Nach den Feststellungen des Berufungsgerichts hat die Beklagte die Probezeit des Klägers durch Verfügungen vom 6. Dezember 1976, 14. Juni 1977 und 10. Januar 1978 bis zum 31. Januar 1979 verlängert. Unmittelbar vor Ablauf der Probezeit hat die Beklagte durch Verfügung vom 25. Januar 1979 den Kläger mit Ablauf des 31. März 1979 aus dem Beamtenverhältnis auf Probe wegen mangelnder Bewährung entlassen. Da die zuständige Personalvertretung die erforderliche Zustimmung nicht rechtswirksam erteilt hatte, entließ die Beklagte den Kläger erneut durch Verfügung vom 9. April 1984 mit Ablauf des 30. Juni 1984 aus dem Beamtenverhältnis auf Probe. Aus § 39 Abs. 1 Nr. 2 NBG und aus § 7 Abs. 1 der Niedersächsischen Laufbahnverordnung - NLVO - ergibt sich, daß - wie im Streitfalle auch geschehen - allein die Bewährung bzw. Nichtbewährung in der laufbahnrechtlichen Probezeit für die zu treffende Entscheidung maßgebend ist. Es ist aber eindeutig, daß die Entscheidung über die Bewährung ohne schuldhaftes Zögern auch noch nach Ablauf der Probezeit getroffen werden kann (vgl. Beschluß vom 1. September 1988 - BVerwG 2 B 105.88 - <Buchholz 237.6 § 39 Nr. 6> m.w.N.). Wird - wie im Streitfalle - die Feststellung der Nichtbewährung gegen Ende der Probezeit getroffen und die Entlassungsverfügung erlassen, so liegt auch dann kein schuldhaftes Zögern vor, wenn die ursprüngliche Entlassungsverfügung wegen nicht ordnungsgemäßer Beteiligung des Personalrats aufgehoben wird und eine inhaltsgleiche erneute Entlassungsverfügung ergeht. Es handelt sich insoweit um einen einheitlichen Entlassungsvorgang. Im übrigen würde sich die Frage, ob ein Entlassungsverfahren in allen Abschnitten ohne jede vermeidbare Verzögerung seitens des Dienstherrn durchgeführt worden ist, jeweils nach den besonderen Umständen des Einzelfalls richten (vgl. Beschluß vom 1. September 1988 - BVerwG 2 B 105.88 - <a.a.O.>). Die Frage könnte also nicht rechtsgrundsätzlich beantwortet werden.

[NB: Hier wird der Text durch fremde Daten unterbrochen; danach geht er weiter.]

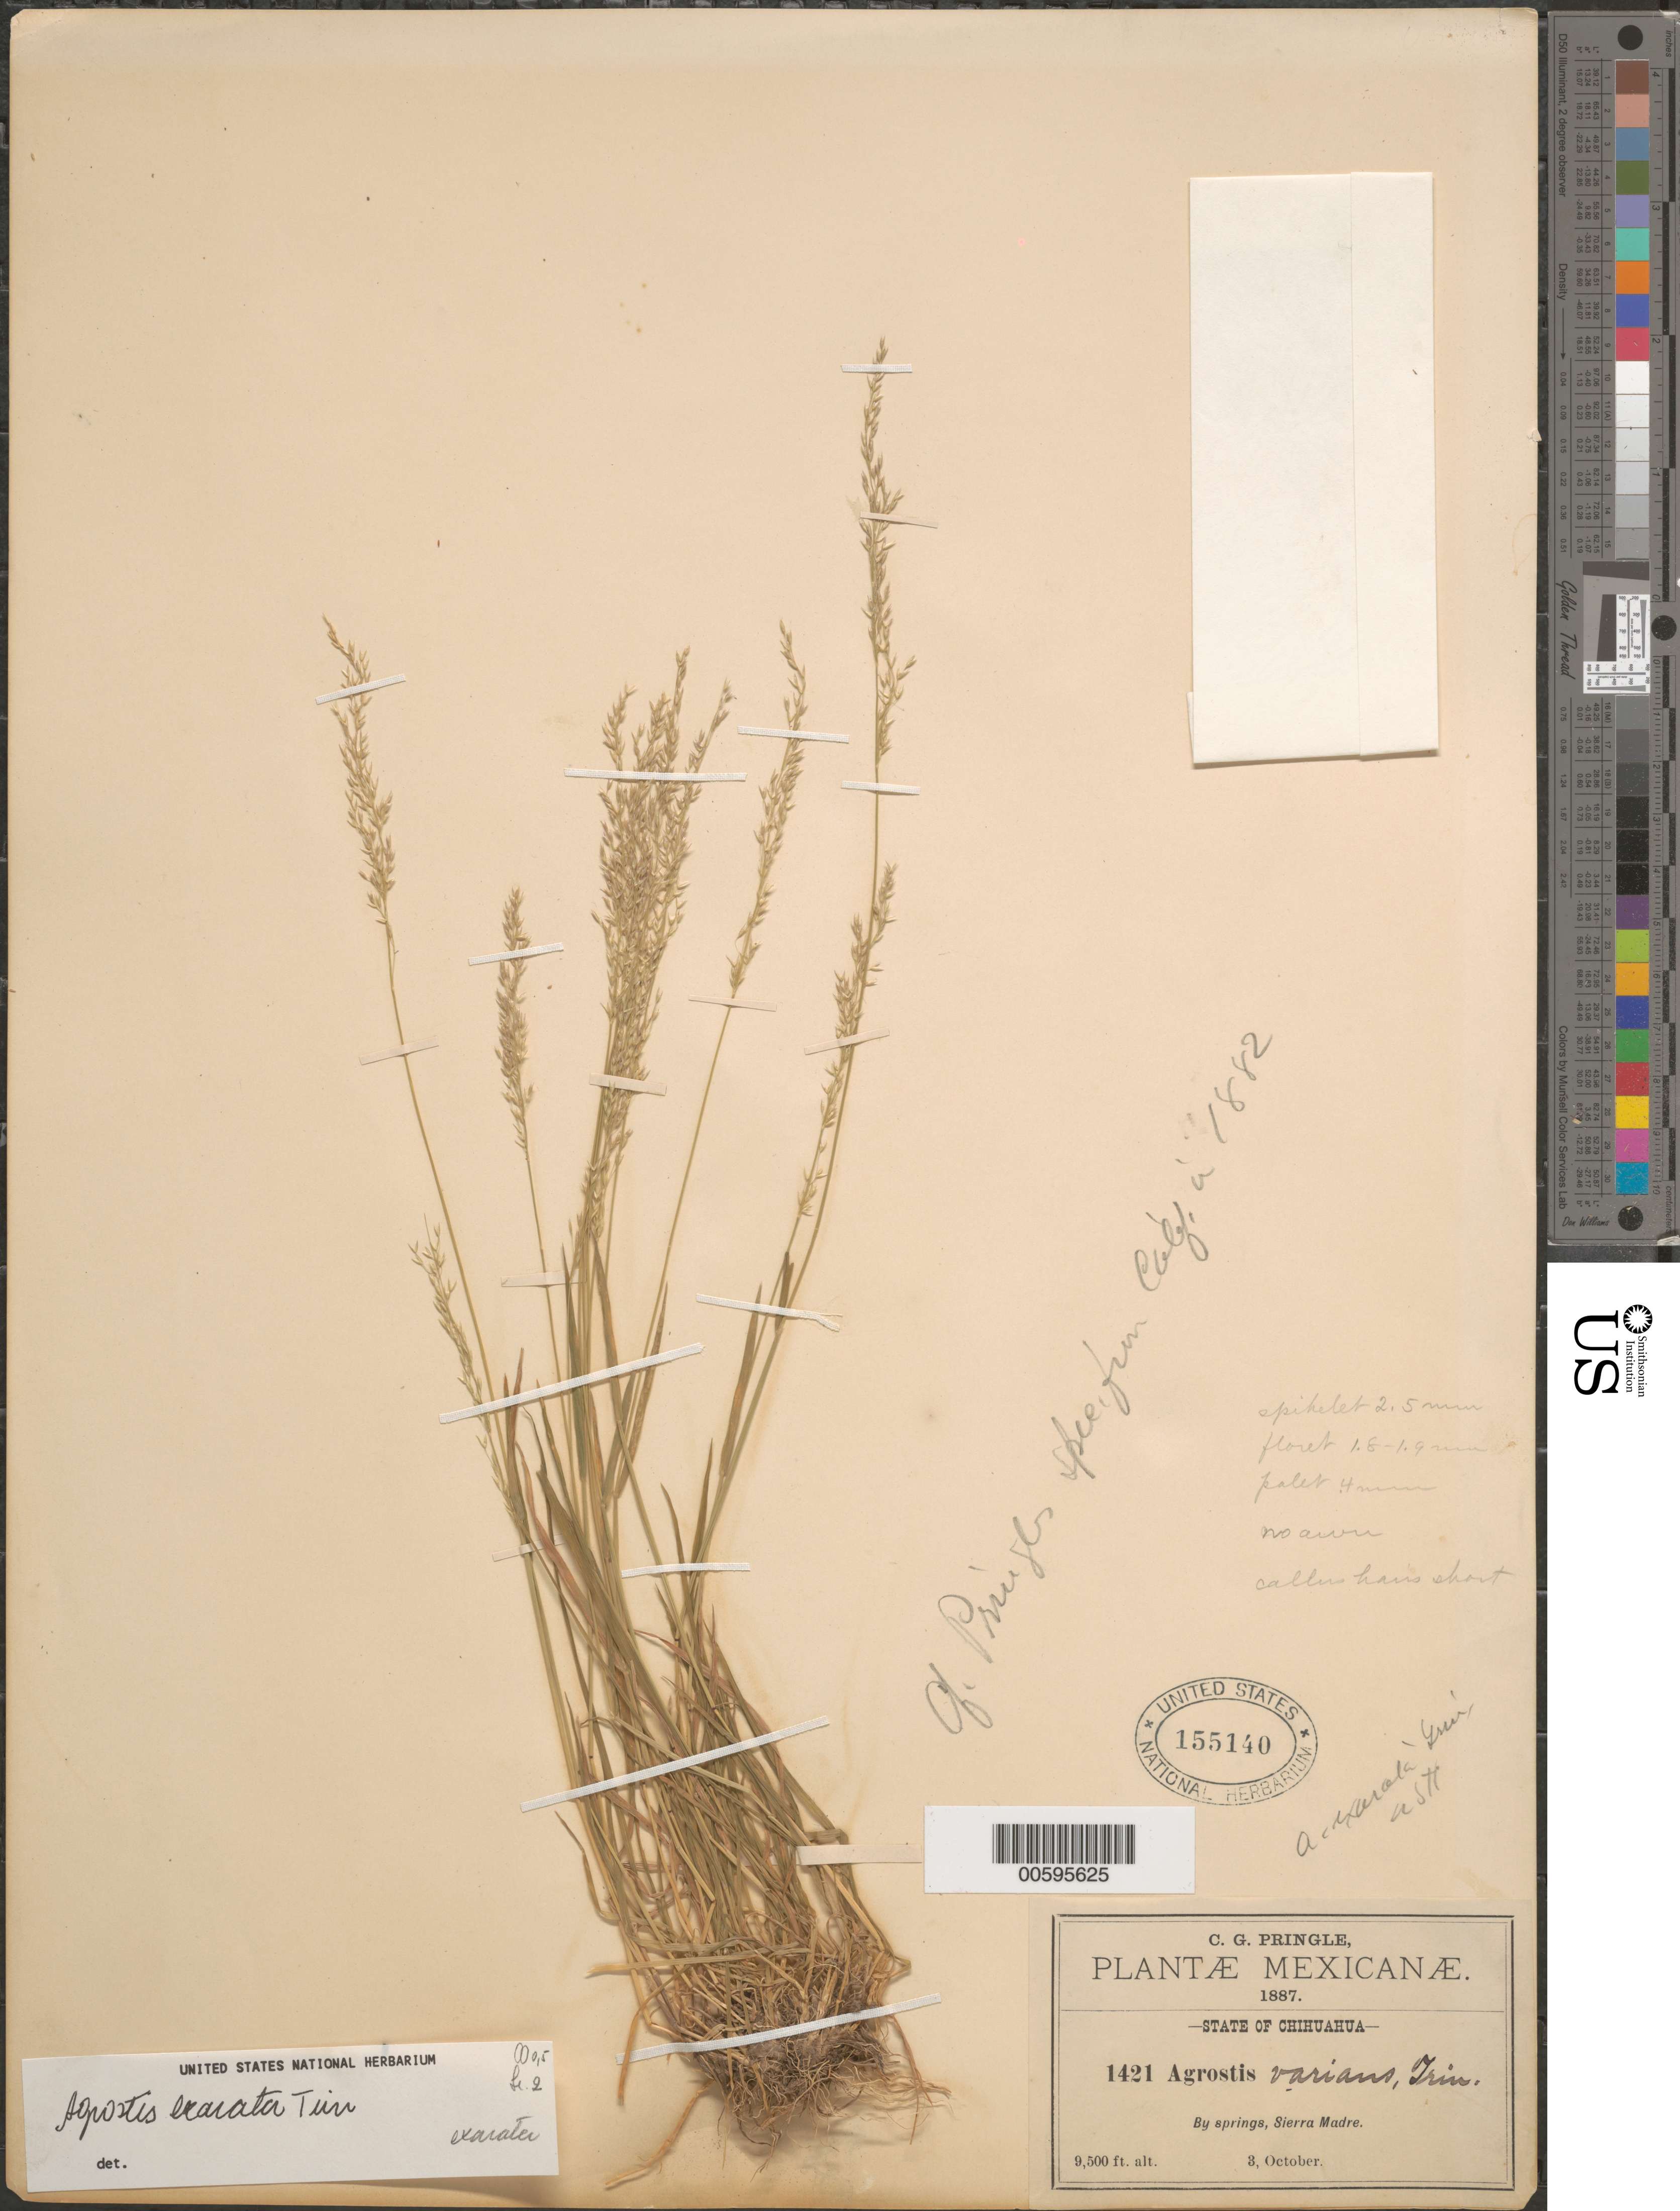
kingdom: Plantae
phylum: Tracheophyta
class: Liliopsida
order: Poales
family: Poaceae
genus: Agrostis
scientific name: Agrostis varians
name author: Trin.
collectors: C. G. Pringle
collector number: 1421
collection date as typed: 3 Oct 1887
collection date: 1887-10-03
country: Mexico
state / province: Chihuahua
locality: Sierra Madre.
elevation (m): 2896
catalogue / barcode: US 155140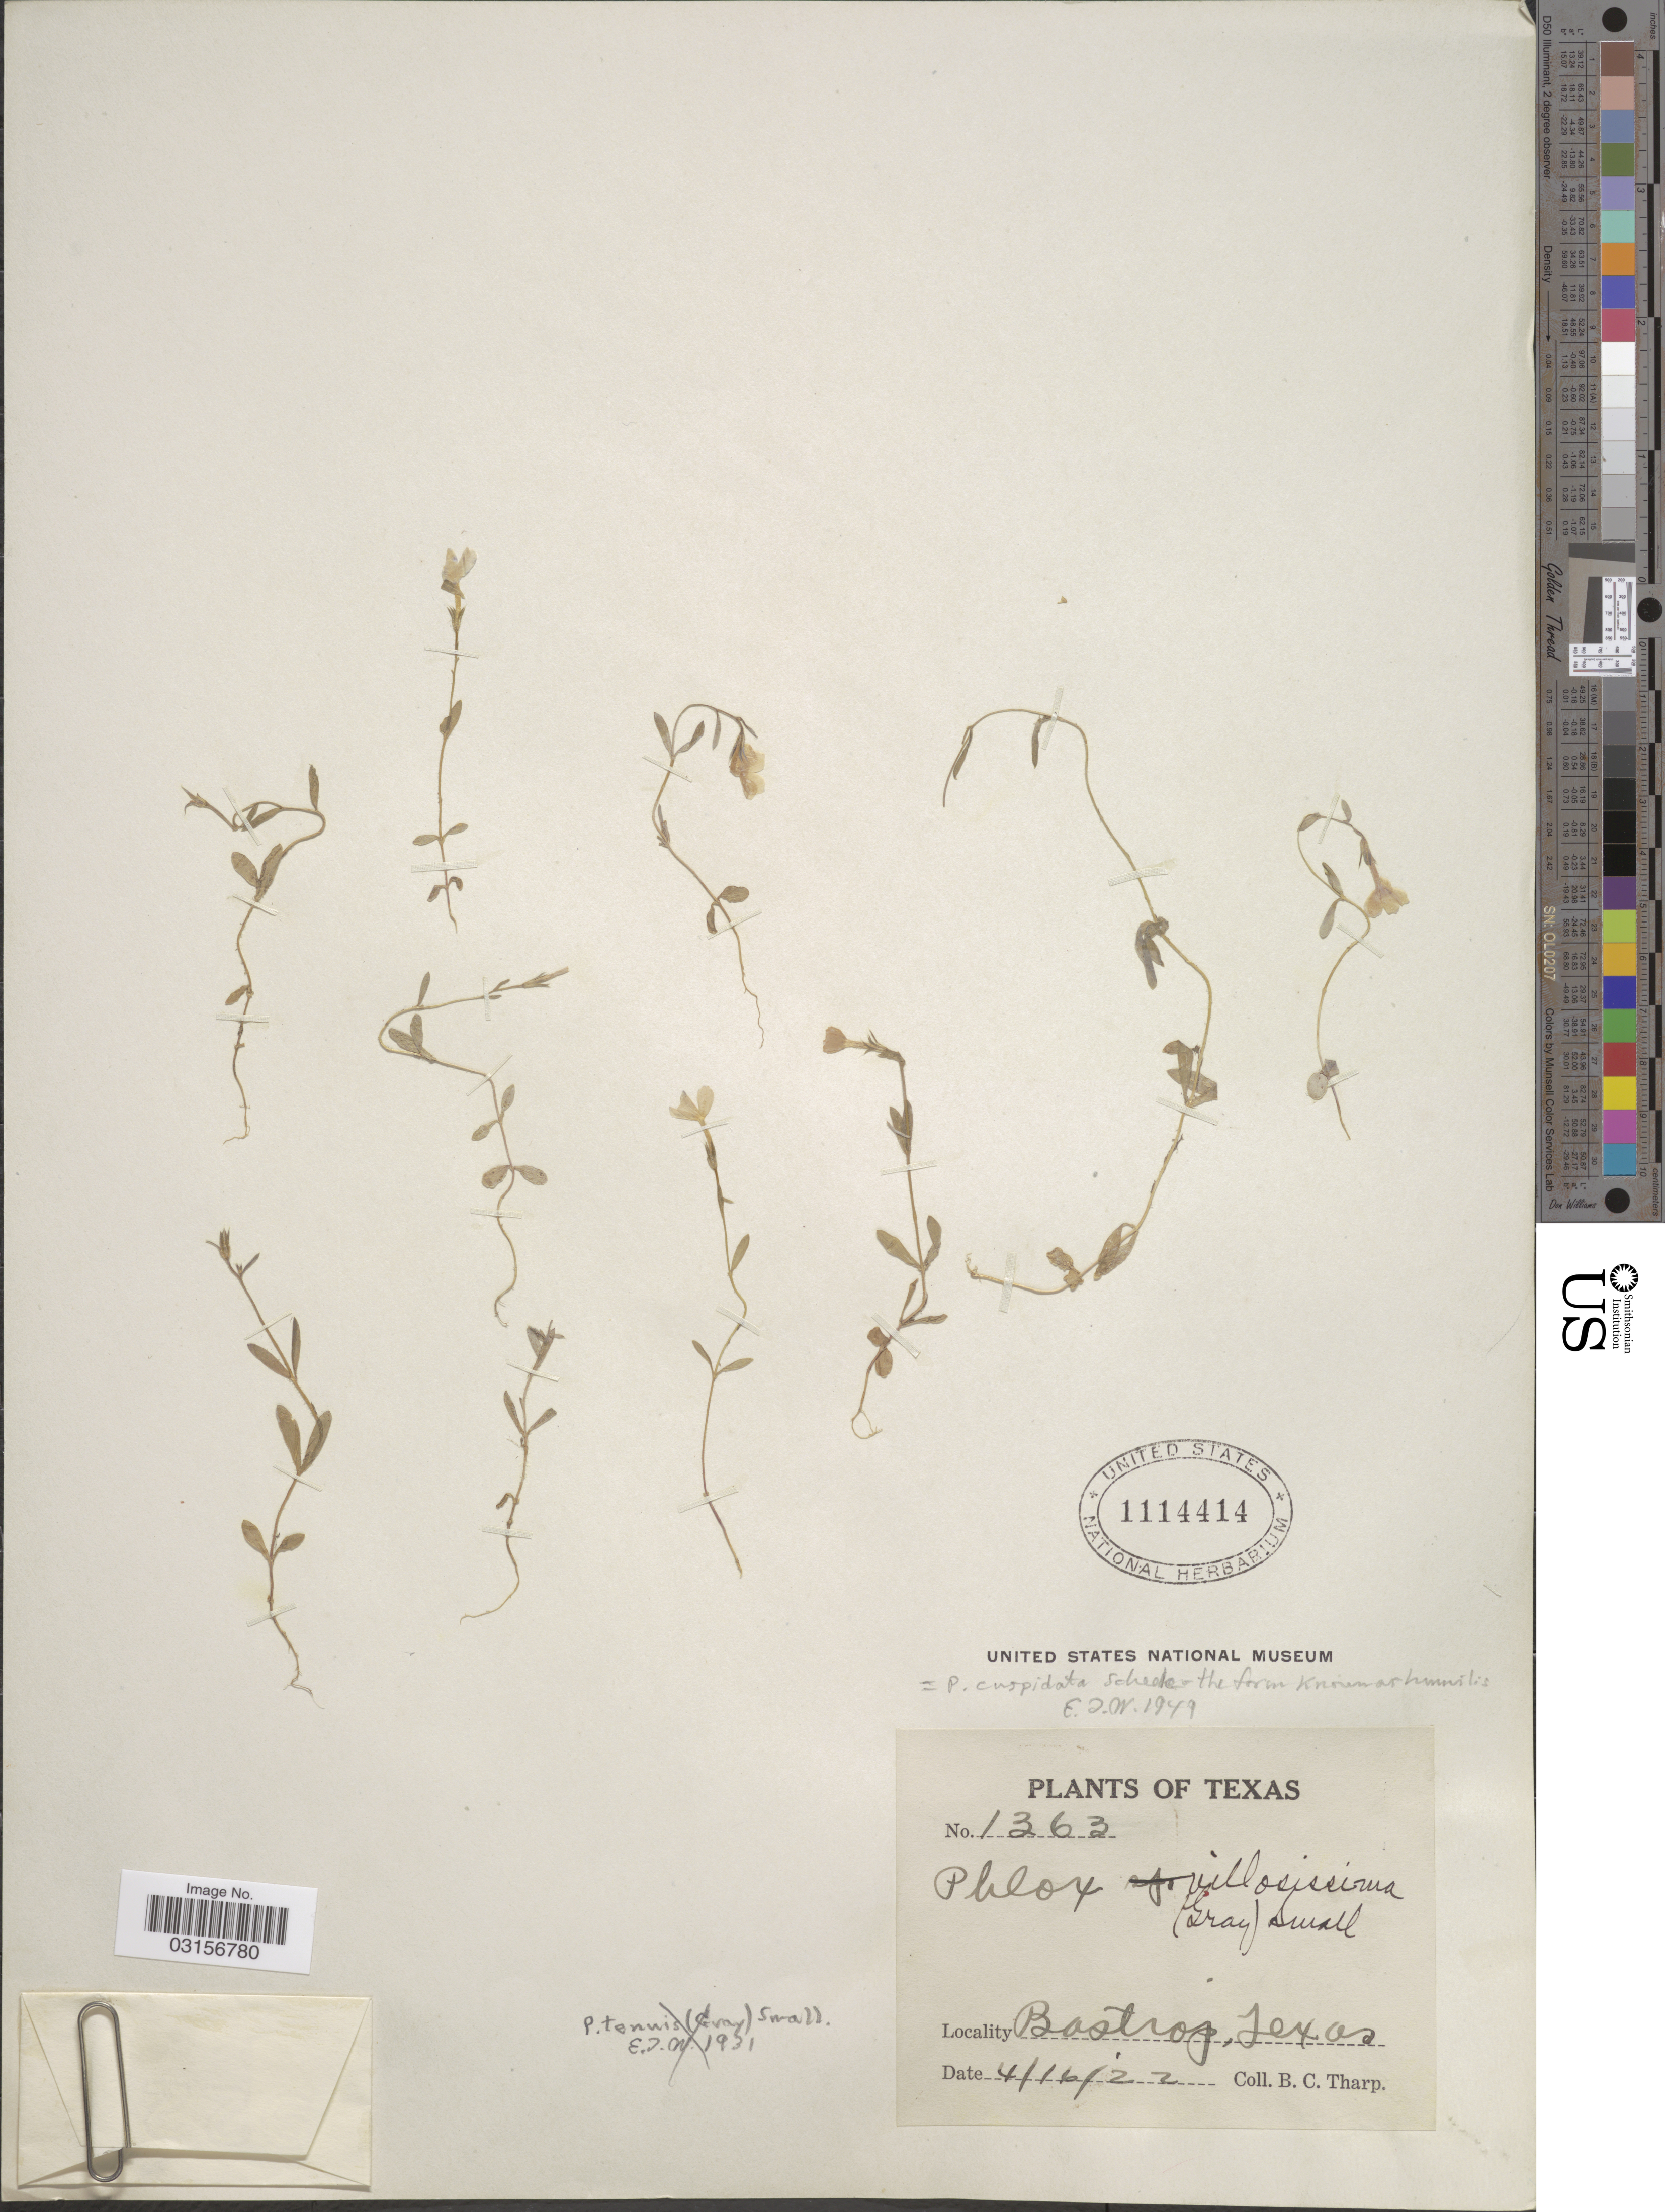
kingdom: Plantae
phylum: Tracheophyta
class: Magnoliopsida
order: Ericales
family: Polemoniaceae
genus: Phlox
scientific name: Phlox cuspidata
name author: Scheele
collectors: B. C. Tharp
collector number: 1363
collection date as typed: Transcribed d/m/y: 16/4/22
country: United States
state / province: Texas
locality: Bastrop, Texas.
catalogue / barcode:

Die Kostenentscheidung beruht auf § 154 Abs. 2 VwGO, [...]. Dabei hat der Senat gemäß seiner ständigen Praxis in Streitsachen, die die Begründung oder Beendigung eines Beamtenverhältnisses auf Probe zum Gegenstand haben, pauschalierend den halben Jahresbetrag des Endgrundgehalts als Anhaltspunkt für die Bemessung der Bedeutung der Sache zugrunde gelegt.
Streitwertbeschluss:
Der Wert des Streitgegenstandes wird für das Beschwerdeverfahren auf 32.100 DM festgesetzt.
[D]ie Festsetzung des Streitwerts folgt aus § 13 Abs. 1 Satz 1 GKG.